[Set problem 1]:
Please lay out the entries as a numbered list, starting with the first entry and running up to and including the line with "Zoe: 6:27 -> 6:26", with blank lines left out.
[Set problem 2]:
Carry the excerpt on inner speech forward from its last sentence.

[Excerpt]:
>> begin
EXCERPTS: Most of us experience an inner voice at some point. We might call it an internal monologue, thinking in words or talking in our head; psychologists call it ‘inner speech’. But there’s growing evidence that some people have no inner voice at all.

“I have no speech or words in my mind whatsoever. It’s always been that way for me,” says Jesse Koski, a 34-year-old who lives in Finland. “I’d always assumed that other people’s minds worked in the same way as mine.”

Psychologists recently coined a term for this phenomenon – ‘anendophasia’ – and now they’re trying to understand how common it is and how it affects those who experience it.

In the process, they’re revealing new insights into our minds’ innermost workings. If you’ve ever had thoughts that feel like language or words, that’s inner speech. It might feel like hearing a voice, or more like internal speaking.

It might be in your own voice or someone else’s; a solitary voice or multiple; a monologue or conversation; a full sentence (“I must remember to thank my aunt for my socks”) or a condensed phrase (“aunt socks”).

Inner speech helps us in all kinds of situations, from making decisions and solving problems to planning tasks and managing impulses. We might use it to run through past or future conversations, or to daydream and fantasise.
>> end
[Data lines]:
>> begin
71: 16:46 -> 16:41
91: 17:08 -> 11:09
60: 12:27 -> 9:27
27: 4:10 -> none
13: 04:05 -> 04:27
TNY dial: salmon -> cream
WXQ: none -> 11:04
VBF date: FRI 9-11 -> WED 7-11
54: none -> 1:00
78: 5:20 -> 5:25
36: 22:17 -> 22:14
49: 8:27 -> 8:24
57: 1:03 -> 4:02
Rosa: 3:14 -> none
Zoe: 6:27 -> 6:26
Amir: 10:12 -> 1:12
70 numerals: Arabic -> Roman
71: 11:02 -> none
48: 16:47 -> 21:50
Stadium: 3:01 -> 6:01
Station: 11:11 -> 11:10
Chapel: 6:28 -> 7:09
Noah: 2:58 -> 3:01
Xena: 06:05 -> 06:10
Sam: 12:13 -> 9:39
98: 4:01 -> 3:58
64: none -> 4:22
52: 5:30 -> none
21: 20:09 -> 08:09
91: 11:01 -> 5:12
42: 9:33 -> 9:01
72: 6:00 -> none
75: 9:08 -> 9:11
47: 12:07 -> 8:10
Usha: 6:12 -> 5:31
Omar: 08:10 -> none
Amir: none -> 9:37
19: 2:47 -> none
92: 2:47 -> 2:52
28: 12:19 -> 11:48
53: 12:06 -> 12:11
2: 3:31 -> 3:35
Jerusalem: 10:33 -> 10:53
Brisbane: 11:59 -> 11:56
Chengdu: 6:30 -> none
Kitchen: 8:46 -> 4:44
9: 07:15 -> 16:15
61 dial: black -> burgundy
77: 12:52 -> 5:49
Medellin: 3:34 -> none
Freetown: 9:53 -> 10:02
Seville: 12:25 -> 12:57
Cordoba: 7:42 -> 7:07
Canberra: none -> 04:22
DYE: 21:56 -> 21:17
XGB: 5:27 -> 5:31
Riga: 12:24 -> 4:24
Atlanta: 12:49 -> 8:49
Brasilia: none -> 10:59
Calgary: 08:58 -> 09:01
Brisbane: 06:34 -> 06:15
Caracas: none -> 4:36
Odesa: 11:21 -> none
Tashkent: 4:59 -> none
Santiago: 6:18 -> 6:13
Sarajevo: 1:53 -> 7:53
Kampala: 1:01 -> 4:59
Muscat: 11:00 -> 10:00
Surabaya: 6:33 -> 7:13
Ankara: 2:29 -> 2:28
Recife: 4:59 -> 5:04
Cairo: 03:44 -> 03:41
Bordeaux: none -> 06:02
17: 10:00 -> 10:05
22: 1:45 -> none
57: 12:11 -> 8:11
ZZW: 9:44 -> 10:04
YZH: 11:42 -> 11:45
>> end
[Output 1]:
1. 71: 16:46 -> 16:41
2. 91: 17:08 -> 11:09
3. 60: 12:27 -> 9:27
4. 27: 4:10 -> none
5. 13: 04:05 -> 04:27
6. TNY dial: salmon -> cream
7. WXQ: none -> 11:04
8. VBF date: FRI 9-11 -> WED 7-11
9. 54: none -> 1:00
10. 78: 5:20 -> 5:25
11. 36: 22:17 -> 22:14
12. 49: 8:27 -> 8:24
13. 57: 1:03 -> 4:02
14. Rosa: 3:14 -> none
15. Zoe: 6:27 -> 6:26

[Output 2]:
[...] “People tend to assume that inner speech is universal,” says Dr Johanne Nedergaard at the University of Copenhagen, in Denmark. “But we’re becoming more aware of just how different our inner experiences can be.”

[...] “These findings suggest that lacking inner speech has real, behavioural consequences,” says Nedergaard. “Interestingly, when participants with less inner speech said the words out loud, their performance in the tasks matched the other group. So externalising thoughts – either by talking aloud or writing things down – is likely to be one coping strategy that people use in their daily lives.”

[...] It was a lightbulb moment for Koski when he discovered via an online video that other people have an inner voice. “When I used to watch movies that voiced a character’s inner monologue, I just thought they were doing it for effect,” he says.

“I didn’t realise people actually experienced that. My mind was blown.”

He says that his lack of inner speech doesn’t mean a lack of thoughts; it’s just that his thoughts don’t involve language.

“If you think of the mind as an ocean,” he says, “then each of my thoughts feels like a bubble rising into my consciousness. Inside the bubble is a combination of concepts, images and feelings, but no words or speech.” (MORE - missing details)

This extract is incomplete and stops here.